Automating Custom Data Pipeline Service Ingestion to OpenMetadata Using Python SDK

As data platforms grow in complexity, maintaining a centralized metadata catalog becomes non-negotiable. OpenMetadata has emerged as a strong open-source option for data discovery, governance, and lineage tracking — but what happens when your pipeline orchestrator isn't natively supported?

In this guide, I'll walk through how to programmatically ingest pipeline metadata from a custom service (using a data orchestrator as an example) into OpenMetadata via its Python SDK. The same pattern applies to any orchestrator with a REST API — Prefect, Dagster, a homegrown scheduler, or anything else in your stack.

The Problem

Most organizations run at least one pipeline tool that doesn't ship with an out-of-the-box OpenMetadata connector. Without automation, the catalog drifts from reality: pipelines are created or retired, tasks change, schedules shift — and none of it is reflected in the metadata layer.
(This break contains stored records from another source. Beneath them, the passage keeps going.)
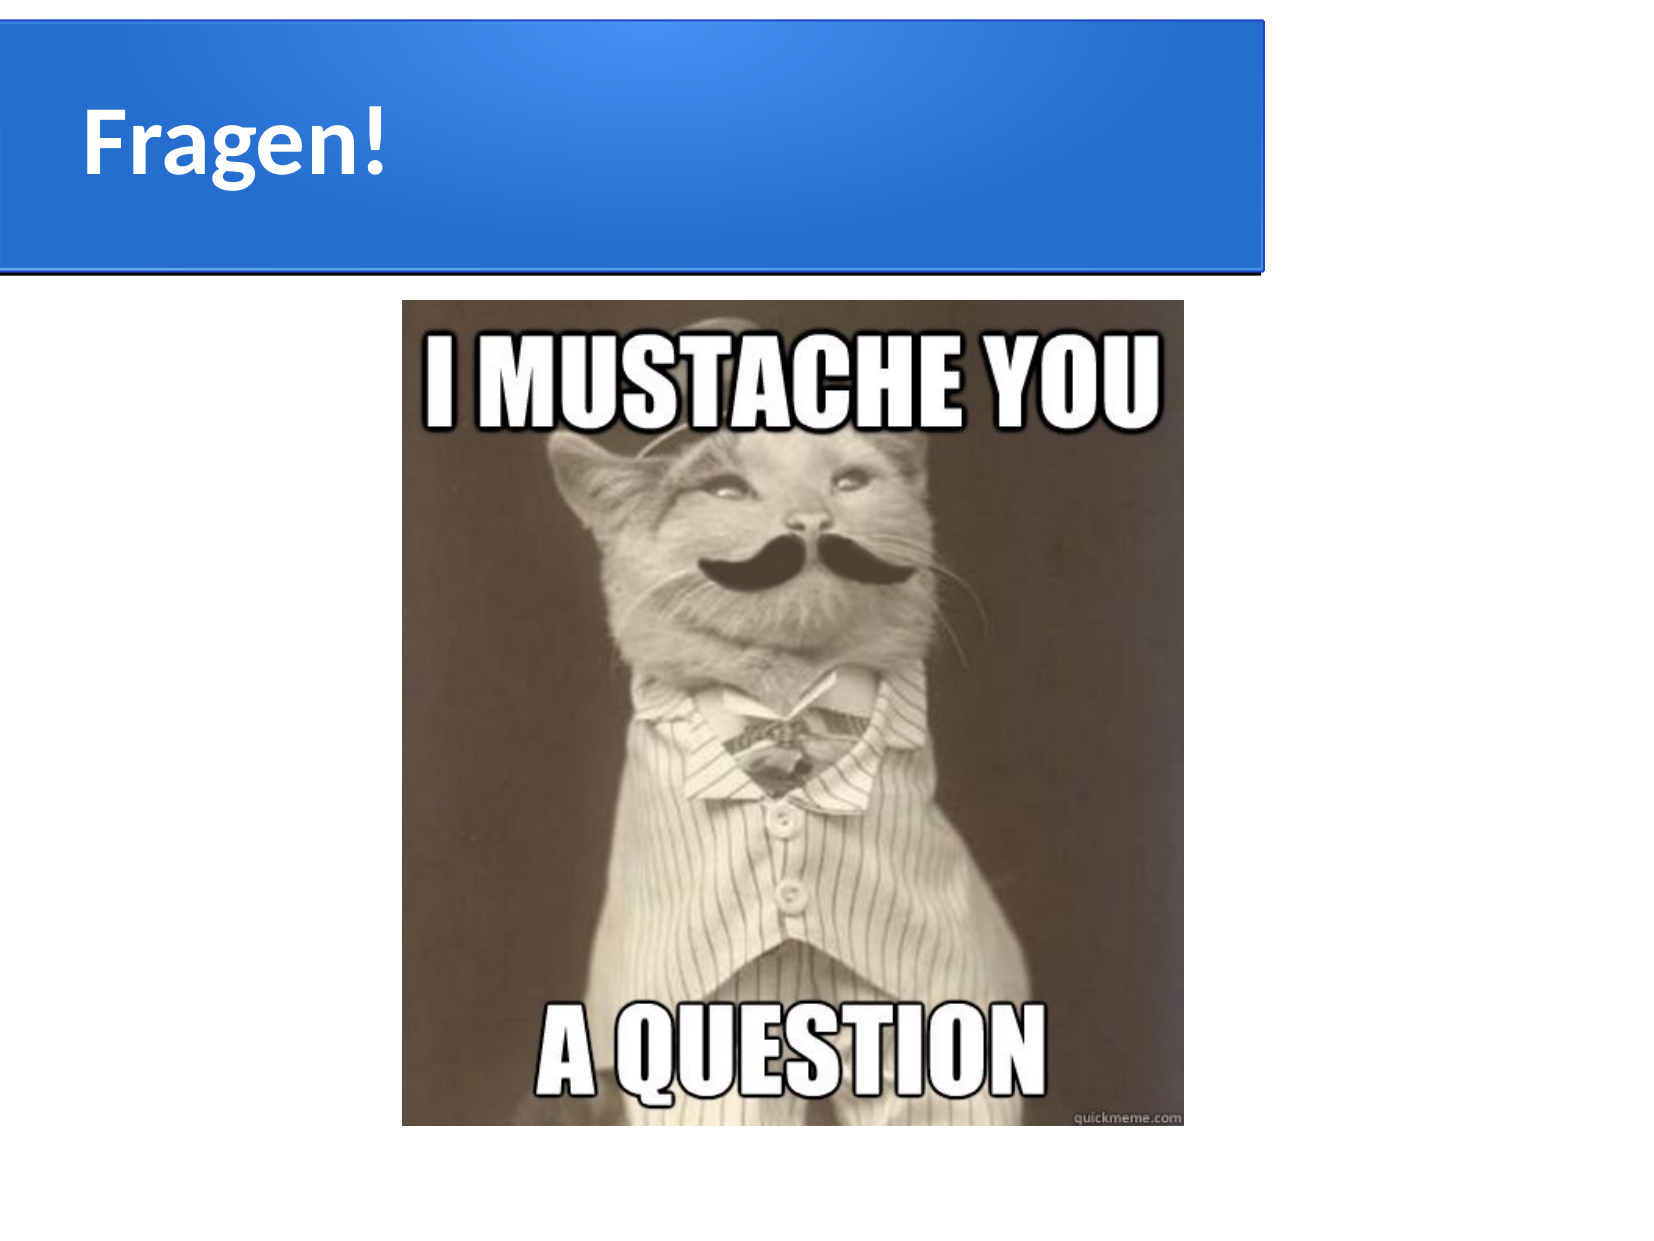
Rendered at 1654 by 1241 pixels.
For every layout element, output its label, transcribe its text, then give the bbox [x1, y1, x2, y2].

picture [402, 300, 1184, 1126]
title Fragen! [82, 47, 1235, 252]
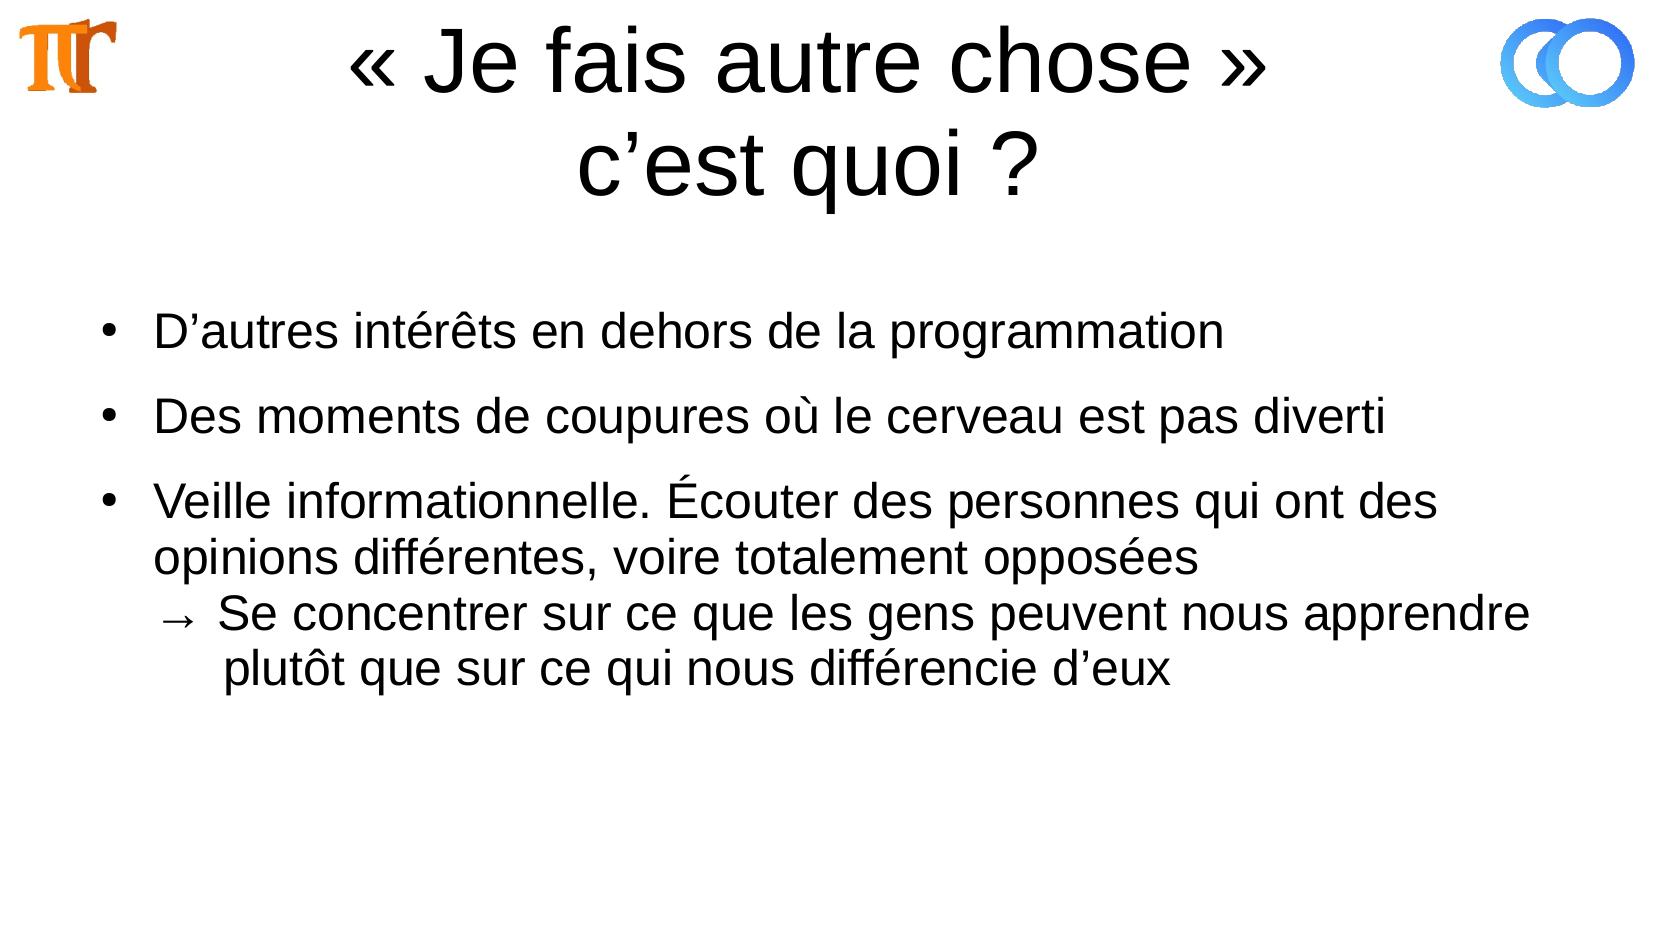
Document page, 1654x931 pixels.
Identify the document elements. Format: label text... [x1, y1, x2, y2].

picture [1450, 0, 1654, 142]
title « Je fais autre chose » c’est quoi ? [64, 9, 1554, 215]
list D’autres intérêts en dehors de la programmation Des moments de coupures où le cerveau est pas diverti Veille informationnelle. Écouter des personnes qui ont des opinions différentes, voire totalement opposées → Se concentrer sur ce que les gens peuvent nous apprendre plutôt que sur ce qui nous différencie d’eux [82, 217, 1571, 758]
picture [17, 5, 119, 107]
Manual syncing doesn't scale.

What we need is a lightweight bridge that can:

Pull pipeline metadata from the orchestrator's API
Map it to OpenMetadata's entity model (services, pipelines, tasks)
Create or update records idempotently
Run on a schedule to keep the catalog fresh

Prerequisites

A running OpenMetadata instance (v1.x+)
Python 3.9+ with pip
API credentials for both OpenMetadata and your pipeline service
Familiarity with REST APIs and basic Python

Environment Setup

Install the required packages:

pip install openmetadata-ingestion python-dotenv slack_sdk requests

Store credentials in a .env file — never hard-code tokens:

OPENMETADATA_JWT_TOKEN=<your_openmetadata_jwt_token>
OPENMETADATA_HOST=https://<your-openmetadata-host>/api
SERVICE_API_BASE_URL=https://<your-pipeline-service-host>
SERVICE_API_KEY=<api_key>
SERVICE_API_TOKEN=<oauth_token>
SLACK_WEBHOOK_URL=<optional_slack_webhook>

Connecting to OpenMetadata

The Python SDK wraps the OpenMetadata REST API and handles authentication, pagination, and entity serialization. Here's how to initialize the client:

from metadata.generated.schema.entity.services.connections.metadata.openMetadataConnection import (
    OpenMetadataConnection,
)
from metadata.generated.schema.security.client.openMetadataJWTClientConfig import (
    OpenMetadataJWTClientConfig,
)
from metadata.ingestion.ometa.ometa_api import OpenMetadata
from dotenv import load_dotenv
import os

load_dotenv()

server_config = OpenMetadataConnection(
    hostPort=os.environ["OPENMETADATA_HOST"],
    authProvider="openmetadata",
    securityConfig=OpenMetadataJWTClientConfig(
        jwtToken=os.environ["OPENMETADATA_JWT_TOKEN"]
    ),
)

metadata = OpenMetadata(server_config)

if not metadata.health_check():
    raise ConnectionError("Failed to connect to OpenMetadata")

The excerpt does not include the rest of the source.